RACGP offers three-month CPD extension

4 minute read


To help members adjust to the new regime, the college says activities completed by the end of March can be backdated into the 2023 year.


The RACGP has announced a last-minute extension for doctors who haven’t met last year’s CPD obligations, allowing members to backdate any activities completed up to 31 March and record them as part of their 2023 CPD year.

It’s unclear just how many GPs will actually need the added time.

RACGP president Dr Nicole Higgins announced the extension on 5 January to little fanfare; it was mentioned only briefly and at the very end of her weekly Friday Fax email.

The college said the Medical Board has “actively endorsed” the extension on the basis that all CPD providers are mandated to support members “through various means” to fulfill their requirements.

“Most RACGP members had successfully met their CPD requirements by the end of 2023, with a significant number following the RACGP’s suggestions and seamlessly integrating CPD into their daily work routines,” Dr Higgins told The Medical Republic.

While ACRRM hasn’t announced a grace period, members of the rural college can still apply for an extension to their 2023 CPD term.

CPD homes don’t actually have to submit reports on their members’ CPD compliance for a given year until the middle of the following one, leaving ample wiggle room for discretionary extensions.

It’s also not the first time that the RACGP has granted a CPD grace period – Dr Higgins told TMR that it has granted extensions at the conclusion of CPD triennia for several years now.

The main difference is that three months represents a small proportion of a three-year CPD triennium but a more substantial proportion a of one-year CPD term.

Other changes that came in with the new 2023 CPD regime were the added requirements to spend 25 hours reviewing performance and measuring outcomes, along with a written professional development plan at the beginning of each year.

Dr Higgins said that, over the course of the year, it had become evident that RACGP members were struggling to understand how to fulfil these new additions.

“While continuous improvement and evaluation are already a key part of what GPs do every day, there has been a collective learning experience in understanding the best methods for recording and substantiating these activities,” she said.

The redesign caused uproar among the profession – when the requirements were first announced in 2022, TMR editor-in-chief Dr Linda Calabresi wrote that the very thought of them “fills [her] with dread”.
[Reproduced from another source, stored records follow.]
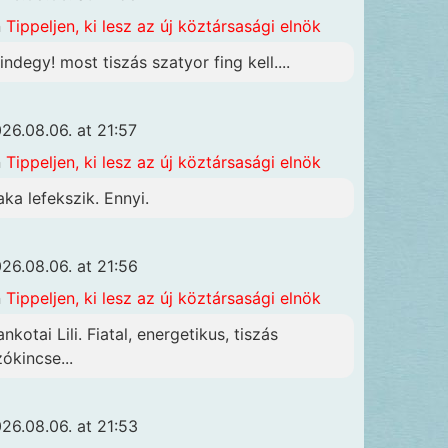
n
Tippeljen, ki lesz az új köztársasági elnök
indegy! most tiszás szatyor fing kell....
26.08.06. at 21:57
n
Tippeljen, ki lesz az új köztársasági elnök
aka lefekszik. Ennyi.
26.08.06. at 21:56
n
Tippeljen, ki lesz az új köztársasági elnök
nkotai Lili. Fiatal, energetikus, tiszás
zókincse...
26.08.06. at 21:53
“CPD has always been a program that aims to improve the quality of medicine that doctors practise,” Dr Calabresi said at the time.

“It seems it has now been manipulated to become a means of regulating and disciplining doctors to ensure we jump through yet more recordable hoops to satisfy some committee’s idea of what is good for us.”

Under the new system, doctors are also required to spend a minimum of 12.5 hours on more traditional education activities. They can spend the remaining 12.5 hours on their choice of CPD activities, for a combined total of 50 hours of CPD per year.

While 2023 marked the start of the new CPD program, 2024 is the first year that doctors are required to register with a CPD home, whether that be their specialist college or one of the new – often cheaper – alternatives.

So far, the only non-college CPD homes approved by the Australian Medical Council are DoctorPortal Learning, which is run by the AMA WA branch, Osler Technology, Skin Cancer College Australasia and Health Education and Training Institute (HETI).

Skin Cancer College and HETI limit their services to GPs with special interest in skin cancer and NSW-based junior medical officers respectively.

Of the two non-college options open to all doctors, Osler comes in cheapest at just $249 per year.

DoctorPortal, meanwhile, costs $440 for AMA members and $880 for non-members.